August 2021 is the 440th consecutive month the planet has reported above average temperature, according to the National Oceanic and Atmospheric Administration
Record shattering climate developments continue unabated. August 2021 was the sixth-warmest August since record keeping started 142 years ago, according to the latest assessment by the National Centers for Environmental Information (NCEI) of the US’ National Oceanic and Atmospheric Administration (NOAA).
Global surface temperature in August 2021 was 0.90 degrees Celsius above the 20th century average of 15.6°C. If only land-only surface temperature is considered, August 2021 was the second-warmest on record, after the August of 2016.
Warmer-than-normal months have been recorded frequently since 2009. For instance, nine of the 10 warmest Augusts have been recorded since 2009, according to the NCEI assessment.
“The near-record warm global land surface temperature was mainly driven by the record-warm Northern Hemisphere land surface August temperature,” NCEI said.
For Asia, August 2021 was the second-warmest on record. It was the third-warmest August for the African continent. “North America, South America and Oceania had a top-nine warm August on record.
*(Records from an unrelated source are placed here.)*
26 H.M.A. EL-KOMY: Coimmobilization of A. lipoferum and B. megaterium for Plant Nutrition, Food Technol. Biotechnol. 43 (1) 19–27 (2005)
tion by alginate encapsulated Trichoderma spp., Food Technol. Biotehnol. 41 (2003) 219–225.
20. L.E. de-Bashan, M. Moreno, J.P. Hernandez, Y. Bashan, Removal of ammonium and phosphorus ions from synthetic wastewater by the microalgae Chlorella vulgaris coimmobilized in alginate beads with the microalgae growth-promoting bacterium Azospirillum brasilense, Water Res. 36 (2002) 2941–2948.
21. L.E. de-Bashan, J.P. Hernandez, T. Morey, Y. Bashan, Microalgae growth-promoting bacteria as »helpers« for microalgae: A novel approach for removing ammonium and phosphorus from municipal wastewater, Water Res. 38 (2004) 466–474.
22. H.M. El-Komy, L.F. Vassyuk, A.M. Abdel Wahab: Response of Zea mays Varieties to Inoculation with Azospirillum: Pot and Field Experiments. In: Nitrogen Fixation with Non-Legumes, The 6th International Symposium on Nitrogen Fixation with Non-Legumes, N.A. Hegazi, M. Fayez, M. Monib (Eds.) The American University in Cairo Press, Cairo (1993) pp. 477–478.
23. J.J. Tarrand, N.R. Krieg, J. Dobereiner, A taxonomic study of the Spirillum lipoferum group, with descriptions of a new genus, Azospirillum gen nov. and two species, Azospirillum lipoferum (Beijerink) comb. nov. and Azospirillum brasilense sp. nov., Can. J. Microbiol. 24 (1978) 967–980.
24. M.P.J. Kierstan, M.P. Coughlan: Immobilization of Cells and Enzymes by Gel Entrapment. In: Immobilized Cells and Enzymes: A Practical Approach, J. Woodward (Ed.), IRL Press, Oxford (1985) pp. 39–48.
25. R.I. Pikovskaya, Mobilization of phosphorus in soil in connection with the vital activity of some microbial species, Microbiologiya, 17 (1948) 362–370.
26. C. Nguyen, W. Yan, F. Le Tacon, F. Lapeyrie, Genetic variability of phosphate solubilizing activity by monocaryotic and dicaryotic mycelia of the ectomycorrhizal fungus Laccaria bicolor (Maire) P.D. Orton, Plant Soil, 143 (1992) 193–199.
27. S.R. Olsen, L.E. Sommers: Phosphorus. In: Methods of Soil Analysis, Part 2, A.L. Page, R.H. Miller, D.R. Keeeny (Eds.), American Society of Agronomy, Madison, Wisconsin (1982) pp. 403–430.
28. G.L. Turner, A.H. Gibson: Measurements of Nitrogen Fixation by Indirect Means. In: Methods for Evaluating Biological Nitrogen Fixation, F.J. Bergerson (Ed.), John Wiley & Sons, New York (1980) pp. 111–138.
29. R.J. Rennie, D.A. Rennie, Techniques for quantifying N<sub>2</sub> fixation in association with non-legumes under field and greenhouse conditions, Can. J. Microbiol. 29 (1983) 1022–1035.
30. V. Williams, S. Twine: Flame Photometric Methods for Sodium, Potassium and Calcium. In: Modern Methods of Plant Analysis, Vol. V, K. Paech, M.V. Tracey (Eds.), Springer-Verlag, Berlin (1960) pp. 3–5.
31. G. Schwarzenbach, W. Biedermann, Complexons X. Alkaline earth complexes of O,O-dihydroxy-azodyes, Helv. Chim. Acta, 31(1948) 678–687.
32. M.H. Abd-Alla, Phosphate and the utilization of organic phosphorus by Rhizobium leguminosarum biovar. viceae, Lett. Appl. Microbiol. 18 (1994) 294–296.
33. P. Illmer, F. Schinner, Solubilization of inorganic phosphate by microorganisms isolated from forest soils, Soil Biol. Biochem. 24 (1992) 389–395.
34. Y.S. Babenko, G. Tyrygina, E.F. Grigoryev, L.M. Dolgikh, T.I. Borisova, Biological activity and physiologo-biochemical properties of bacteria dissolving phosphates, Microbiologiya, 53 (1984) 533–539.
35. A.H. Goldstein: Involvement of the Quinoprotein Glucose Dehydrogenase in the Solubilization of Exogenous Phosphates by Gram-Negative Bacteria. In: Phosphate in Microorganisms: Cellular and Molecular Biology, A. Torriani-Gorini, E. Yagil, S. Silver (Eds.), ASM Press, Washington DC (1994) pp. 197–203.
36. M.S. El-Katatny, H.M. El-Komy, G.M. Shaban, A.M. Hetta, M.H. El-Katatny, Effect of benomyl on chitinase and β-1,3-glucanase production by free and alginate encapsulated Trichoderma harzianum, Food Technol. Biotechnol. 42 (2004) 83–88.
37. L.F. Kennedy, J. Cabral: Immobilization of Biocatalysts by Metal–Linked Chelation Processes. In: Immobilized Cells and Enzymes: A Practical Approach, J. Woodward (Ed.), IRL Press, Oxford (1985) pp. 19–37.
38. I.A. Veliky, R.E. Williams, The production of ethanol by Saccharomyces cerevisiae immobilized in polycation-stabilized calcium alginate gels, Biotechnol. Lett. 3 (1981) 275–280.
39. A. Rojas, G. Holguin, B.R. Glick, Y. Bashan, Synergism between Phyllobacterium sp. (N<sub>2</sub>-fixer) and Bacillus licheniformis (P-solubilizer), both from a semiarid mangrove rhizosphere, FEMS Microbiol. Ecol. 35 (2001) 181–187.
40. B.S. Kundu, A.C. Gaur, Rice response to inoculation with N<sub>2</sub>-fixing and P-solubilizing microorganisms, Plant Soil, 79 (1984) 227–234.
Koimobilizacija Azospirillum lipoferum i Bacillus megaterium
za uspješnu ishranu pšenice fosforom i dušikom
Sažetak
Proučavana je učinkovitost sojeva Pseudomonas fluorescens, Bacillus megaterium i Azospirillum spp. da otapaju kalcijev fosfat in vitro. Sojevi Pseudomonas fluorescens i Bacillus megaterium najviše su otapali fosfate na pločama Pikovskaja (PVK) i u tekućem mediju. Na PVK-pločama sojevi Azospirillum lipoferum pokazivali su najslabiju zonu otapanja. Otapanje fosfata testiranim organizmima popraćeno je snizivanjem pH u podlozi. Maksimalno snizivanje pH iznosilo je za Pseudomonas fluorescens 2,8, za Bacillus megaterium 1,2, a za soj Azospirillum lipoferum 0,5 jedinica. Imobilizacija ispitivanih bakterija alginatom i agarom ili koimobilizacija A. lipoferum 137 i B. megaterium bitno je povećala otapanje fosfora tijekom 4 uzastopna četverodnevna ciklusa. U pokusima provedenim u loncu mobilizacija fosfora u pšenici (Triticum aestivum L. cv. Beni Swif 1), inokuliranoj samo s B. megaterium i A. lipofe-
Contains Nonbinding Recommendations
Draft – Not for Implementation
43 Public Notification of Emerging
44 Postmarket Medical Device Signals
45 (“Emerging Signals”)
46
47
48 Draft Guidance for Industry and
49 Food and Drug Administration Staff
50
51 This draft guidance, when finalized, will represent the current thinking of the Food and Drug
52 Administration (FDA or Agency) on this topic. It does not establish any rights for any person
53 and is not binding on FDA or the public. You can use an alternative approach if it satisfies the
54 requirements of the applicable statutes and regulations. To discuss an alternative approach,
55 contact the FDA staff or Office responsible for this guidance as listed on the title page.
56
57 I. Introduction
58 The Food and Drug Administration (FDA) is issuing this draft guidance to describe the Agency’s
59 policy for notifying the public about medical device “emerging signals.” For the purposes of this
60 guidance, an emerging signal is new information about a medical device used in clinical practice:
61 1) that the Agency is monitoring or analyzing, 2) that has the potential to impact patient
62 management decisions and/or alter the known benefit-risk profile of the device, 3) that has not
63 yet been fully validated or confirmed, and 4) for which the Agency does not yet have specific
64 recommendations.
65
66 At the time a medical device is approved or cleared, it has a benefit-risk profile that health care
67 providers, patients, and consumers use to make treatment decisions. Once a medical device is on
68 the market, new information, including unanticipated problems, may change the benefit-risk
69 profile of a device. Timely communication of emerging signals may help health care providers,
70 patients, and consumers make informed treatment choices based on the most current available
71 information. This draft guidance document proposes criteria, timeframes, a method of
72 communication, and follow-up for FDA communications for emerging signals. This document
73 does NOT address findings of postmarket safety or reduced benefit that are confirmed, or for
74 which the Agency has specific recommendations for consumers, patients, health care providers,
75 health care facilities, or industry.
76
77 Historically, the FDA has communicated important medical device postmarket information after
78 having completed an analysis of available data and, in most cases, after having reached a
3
Although Europe had an above-average August temperature, it was the coolest August since 2008,” NCEI said.
However, there is another record on warming being set continuously every month. “August 2021 marked the 45th consecutive August and the 440th consecutive month with temperatures, at least nominally, above the 20th century average,” according to the NCEI assessment of month-wise temperature records since 1880.
It means those who were born before 1985 had an experience of the planet’s normal average temperature. Nearly 52 per cent of the world population is below the age of 30 years. For this population group, the average temperature experienced currently is the new normal, even though they inherit a warmer planet.
The year 2021 is also on track to be one of the hottest years on record. During January-August 2021, the global surface temperature was recorded as the sixth-highest on record. Global Annual Temperature Rankings Outlook, from NCEI, has forecasted that 2021 will be one of the 10 warmest years on record.
In August this year, the Intergovernmental Panel on Climate Change (IPCC) in its Climate Change 2021: The Physical Science Basis report, said the planet’s average surface temperature rise would cross 1.5°C in the next 20 years and 2°C by the middle of the century, if we don’t cut down emissions of greenhouse gases.
“In the first two decades of the 21st century, the average global surface temperature was 0.99°C higher than the 1850-1900 level. But in the decade of 2011-2020, the rise was 1.09°C above the historic base period, indicating a faster warming of the planet,” Down To Earth inferred the IPCC report in August 2021.